I recognise that with both pets and children the attraction for outsiders is the joy without the responsibility: you absorb all the positive emotional energy of being mutually entertaining for an hour or two without having to take on the awful burden of keeping the darned thing alive.
I know what you mean, but even with my grandchildren I have a low threshold of boredom; forty minutes max.
If they could talk, dogs would say Schloop Schloop, I love you; cats would say Can't you SEE I want to go OUT, you foolish man?
You can admire cats, but not love them. Me, I need love.
Do you need love, Tony, or do you need to love?
I don't find any problem with loving cats; but you are always in doubt as to whether they really love you back. Are they just dissimulating hussies who feign affection just enough to keep you wrapped around their pinkie-claw?
I am fascinated by the artistry of that. And, I fear, by the addictive agony of not-knowing. It's much the same with women. Some men favour the dog-like virtues in their partners: loyalty, docility, dimness. Others are attracted more to wilfulness, mystery, élan.... sadism. I fall decidedly into the latter category, alack and alas.
All that calls for an essay in response but today I am not up to it.

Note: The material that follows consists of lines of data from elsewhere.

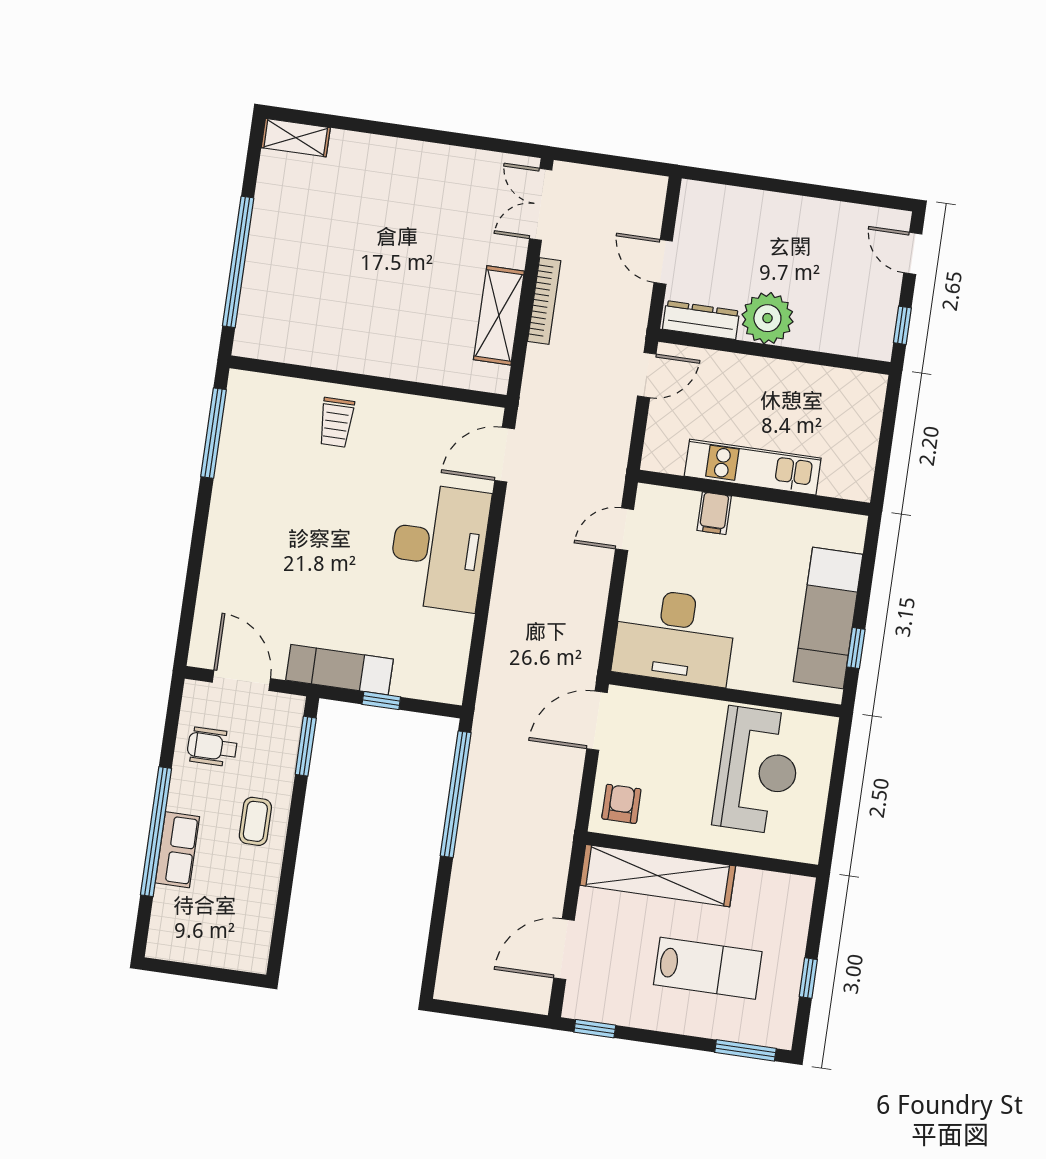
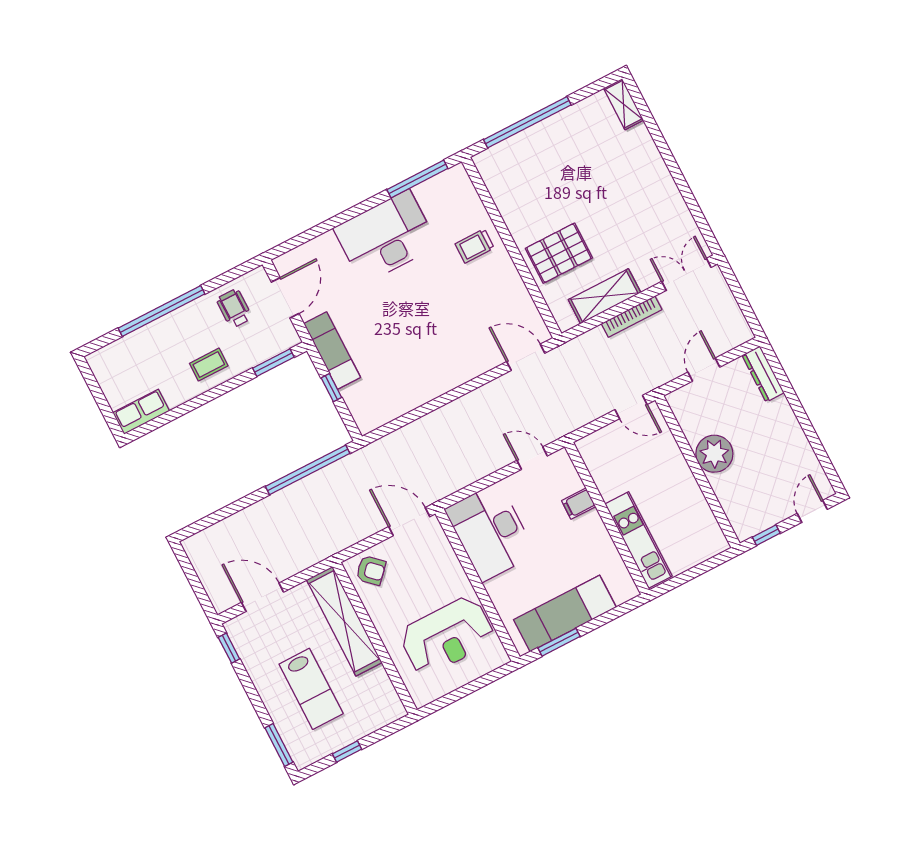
dresser: (701, 320) -> (763, 374), moved, turned 180
pallet: (413, 332) -> (559, 253), added
kitchen unit: (753, 467) -> (639, 540), moved
desk: (439, 547) -> (386, 237), moved, turned 180
window: (856, 648) -> (559, 642), width x1.50
armchair: (621, 804) -> (371, 570), turned 43
row of seats: (177, 850) -> (141, 412), moved, turned 180

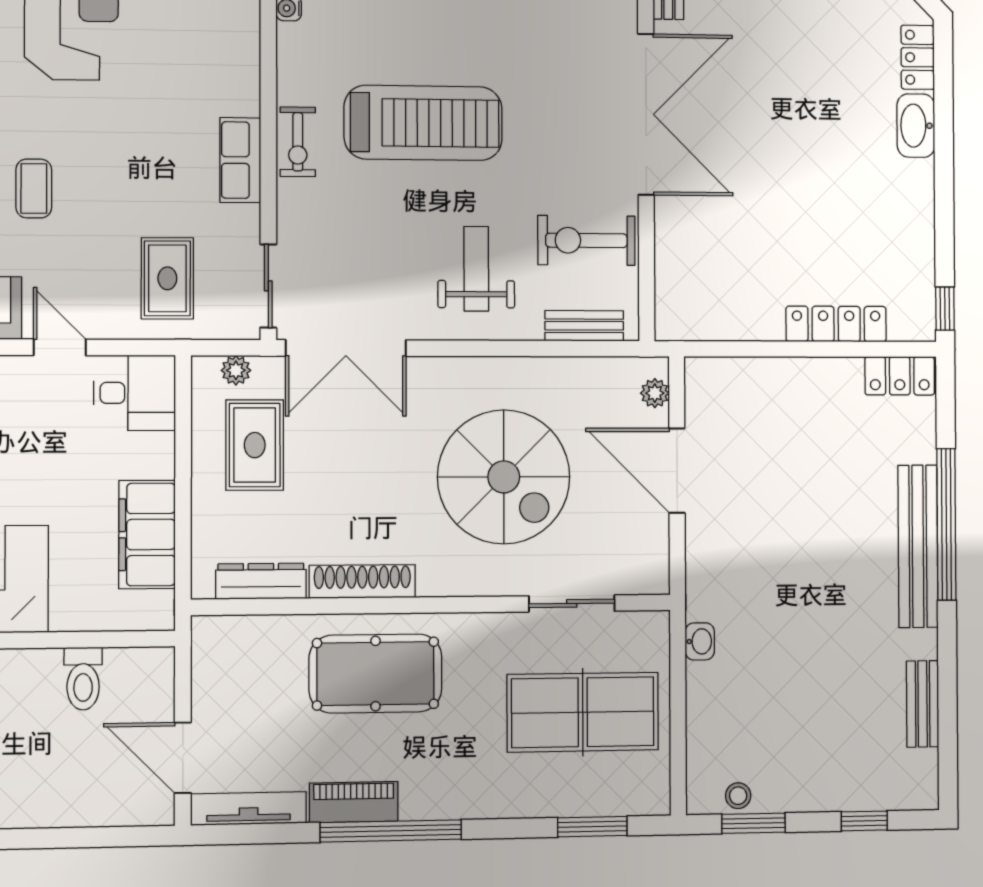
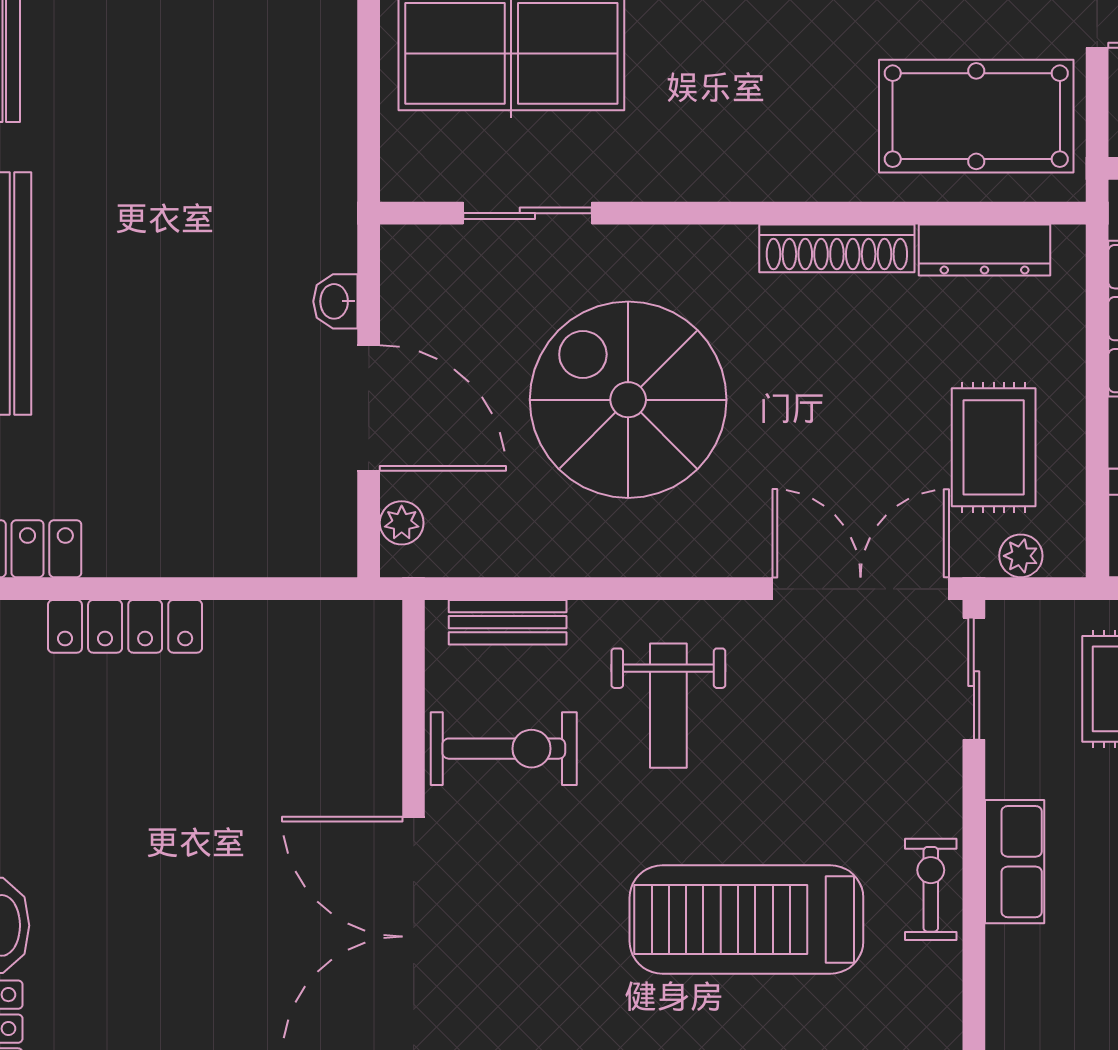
washbasin: (700, 641) -> (335, 301), moved
pool table: (376, 674) -> (976, 116), moved

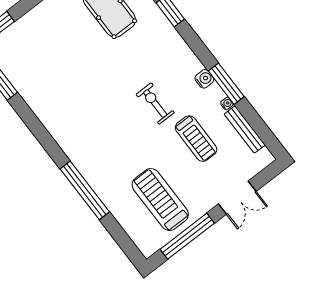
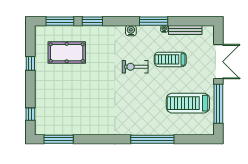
water cooler: (204, 79) -> (131, 31), moved
treadmill: (196, 139) -> (170, 59), turned 180
double door: (237, 198) -> (218, 62), width x1.37

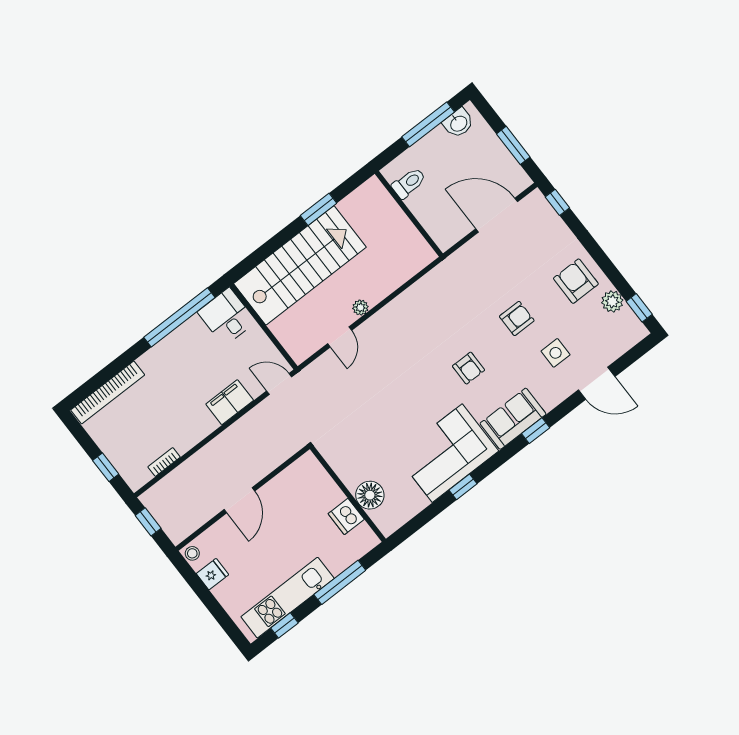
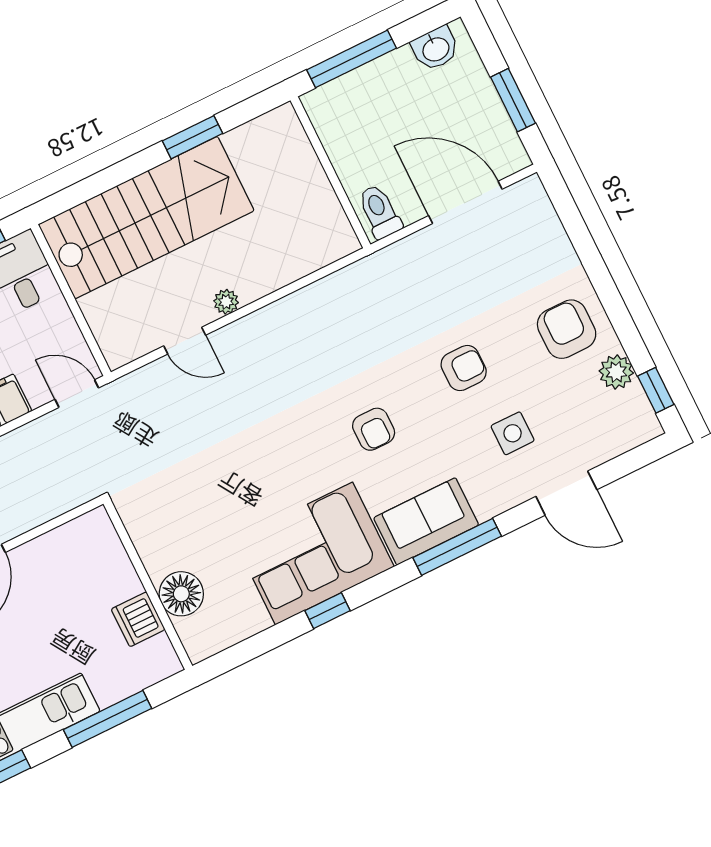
window: (428, 124) -> (352, 59), moved
toilet: (409, 183) -> (380, 212), moved, turned -90
window: (557, 202) -> (563, 202), removed
door: (340, 337) -> (185, 341), hinge flipped
window: (536, 431) -> (457, 547), width x2.17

I wll just say that your cat/dog comparison is not a true antithesis: I have had two wives (consecutively) and both of them had the first doggy thing but neither of the others, plus the first and third cat thing but not the other two.
I never said these qualities were mutually exclusive in women - only in cats and dogs.
But we do tend to focus on that which most fascinates us, and overlook the rest. I am - to my cost - drawn to cattiness in women.
A wise man once said: "Many a fellow falls in love with a pretty smile and makes the mistake of marrying the whole woman."
Yes, but a pretty smile can last a lifetime. whereas other desirable attributes often fade.